From the plot, we can see how closely our predictions align with the actual xT values. The closer the points are to the red dashed line, the better our model’s performance. The vast majority of the data points are crowded in the bottom-left corner (from 0.0 to 0.25). The model has thousands of examples of low-threat situations to learn from, so it becomes an expert at predicting them. As you move to the right (Actual xT > 0.5), the dots get much sparser. These are rare, high-threat situations. Because the model has fewer examples of these high-threat states, it’s less confident in its predictions. However, overall, the model does a good job of capturing the general trend.
Step 9: Interpretation and Results
Finally, the final_model can be interpreted to
understand what it learned. We can’t plot one simple tree (we
built 100!), so we ask the forest which features were most
useful for making its predictions.
# 9. VISUALISE VARIABLE IMPORTANCE
varImpPlot(
final_model,
main = "Variable Importance for Predicting Expected Threat (xT)"

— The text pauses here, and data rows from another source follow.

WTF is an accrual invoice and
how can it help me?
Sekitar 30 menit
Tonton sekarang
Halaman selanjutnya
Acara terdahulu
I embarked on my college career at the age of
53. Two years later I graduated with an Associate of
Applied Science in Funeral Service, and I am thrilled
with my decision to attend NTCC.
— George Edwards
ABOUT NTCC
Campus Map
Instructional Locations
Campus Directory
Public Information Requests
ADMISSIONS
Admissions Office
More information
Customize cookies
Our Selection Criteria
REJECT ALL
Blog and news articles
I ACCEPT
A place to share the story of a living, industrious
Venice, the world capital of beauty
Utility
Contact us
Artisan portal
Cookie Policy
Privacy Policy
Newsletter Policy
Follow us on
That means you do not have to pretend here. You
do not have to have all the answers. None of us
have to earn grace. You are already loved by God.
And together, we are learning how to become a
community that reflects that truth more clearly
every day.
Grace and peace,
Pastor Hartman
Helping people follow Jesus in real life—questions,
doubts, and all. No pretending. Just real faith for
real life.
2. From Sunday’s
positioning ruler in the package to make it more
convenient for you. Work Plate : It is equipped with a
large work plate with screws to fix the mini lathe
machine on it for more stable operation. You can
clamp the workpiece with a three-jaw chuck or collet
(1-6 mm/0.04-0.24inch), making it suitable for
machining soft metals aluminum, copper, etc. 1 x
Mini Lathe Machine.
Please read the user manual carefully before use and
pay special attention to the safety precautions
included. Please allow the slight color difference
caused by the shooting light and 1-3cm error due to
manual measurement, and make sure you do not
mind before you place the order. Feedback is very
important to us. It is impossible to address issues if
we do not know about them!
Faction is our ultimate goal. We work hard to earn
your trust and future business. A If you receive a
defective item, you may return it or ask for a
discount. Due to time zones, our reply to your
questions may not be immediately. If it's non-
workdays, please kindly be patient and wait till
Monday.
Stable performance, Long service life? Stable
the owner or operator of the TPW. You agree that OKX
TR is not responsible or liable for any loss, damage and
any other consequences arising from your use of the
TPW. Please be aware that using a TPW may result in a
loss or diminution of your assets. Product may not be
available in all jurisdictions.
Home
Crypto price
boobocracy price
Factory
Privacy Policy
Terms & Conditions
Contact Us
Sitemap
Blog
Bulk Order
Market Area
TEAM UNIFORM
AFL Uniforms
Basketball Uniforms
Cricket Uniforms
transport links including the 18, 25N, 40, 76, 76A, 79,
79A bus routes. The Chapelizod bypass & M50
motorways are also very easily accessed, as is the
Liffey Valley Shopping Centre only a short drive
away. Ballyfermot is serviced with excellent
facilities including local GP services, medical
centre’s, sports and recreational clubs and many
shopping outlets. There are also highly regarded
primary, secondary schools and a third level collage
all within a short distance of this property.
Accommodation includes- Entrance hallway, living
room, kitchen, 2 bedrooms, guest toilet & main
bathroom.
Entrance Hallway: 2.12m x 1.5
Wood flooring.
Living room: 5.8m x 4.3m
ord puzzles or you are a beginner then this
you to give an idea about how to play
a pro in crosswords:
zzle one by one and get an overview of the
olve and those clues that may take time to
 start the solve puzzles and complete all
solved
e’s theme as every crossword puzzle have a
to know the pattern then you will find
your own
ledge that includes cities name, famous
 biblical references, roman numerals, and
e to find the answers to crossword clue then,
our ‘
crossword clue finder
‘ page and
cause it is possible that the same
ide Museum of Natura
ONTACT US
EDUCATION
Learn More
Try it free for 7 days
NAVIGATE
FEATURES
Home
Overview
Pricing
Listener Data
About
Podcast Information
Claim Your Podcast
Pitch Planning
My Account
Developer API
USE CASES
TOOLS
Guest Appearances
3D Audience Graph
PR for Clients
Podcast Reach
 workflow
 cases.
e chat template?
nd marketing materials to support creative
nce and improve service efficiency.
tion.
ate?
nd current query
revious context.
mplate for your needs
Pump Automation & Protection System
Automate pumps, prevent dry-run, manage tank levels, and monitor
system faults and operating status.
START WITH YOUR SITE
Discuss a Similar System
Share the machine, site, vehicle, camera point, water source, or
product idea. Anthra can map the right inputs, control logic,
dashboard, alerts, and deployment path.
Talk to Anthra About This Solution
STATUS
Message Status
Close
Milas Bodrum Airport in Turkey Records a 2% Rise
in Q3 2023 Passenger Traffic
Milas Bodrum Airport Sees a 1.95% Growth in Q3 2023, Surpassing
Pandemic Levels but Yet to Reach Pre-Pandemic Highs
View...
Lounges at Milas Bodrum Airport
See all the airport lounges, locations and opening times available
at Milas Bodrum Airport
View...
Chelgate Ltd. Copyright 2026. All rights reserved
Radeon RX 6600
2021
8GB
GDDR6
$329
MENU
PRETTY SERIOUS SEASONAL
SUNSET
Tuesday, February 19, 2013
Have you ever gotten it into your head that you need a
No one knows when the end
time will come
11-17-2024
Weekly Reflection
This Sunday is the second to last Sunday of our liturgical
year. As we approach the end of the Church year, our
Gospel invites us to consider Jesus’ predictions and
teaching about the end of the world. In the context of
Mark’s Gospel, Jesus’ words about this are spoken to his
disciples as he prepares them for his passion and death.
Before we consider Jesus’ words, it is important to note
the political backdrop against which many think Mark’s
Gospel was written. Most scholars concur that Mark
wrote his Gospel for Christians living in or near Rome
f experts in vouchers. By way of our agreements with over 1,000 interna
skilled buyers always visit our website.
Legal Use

)The plot shows the importance of each predictor variable in
estimating xT_value, with x_coord being the
most important, followed by pressure, y_coord
and density.
Conclusion
In this tutorial, we built a Random Forest regressor to predict the Expected Threat (xT) of football game states using continuous target values. As you might have noticed, the process is similar to the linear regression tutorial. However, between a linear regression and random forest regressor, among the key differences lies in the the latter’s ability to capture complex, non-linear relationships.
In terms of interpretation, while linear regression provides coefficients that indicate the direction and magnitude of predictor effects, random forests offer variable importance measures that highlight which features are most influential in making predictions. Simply said, if you’re wondering whether Random Forests beat out linear regression, consider that their flexibility comes at the cost of interpretability. But for spotting tricky, nonlinear patterns, they’re a powerful tool.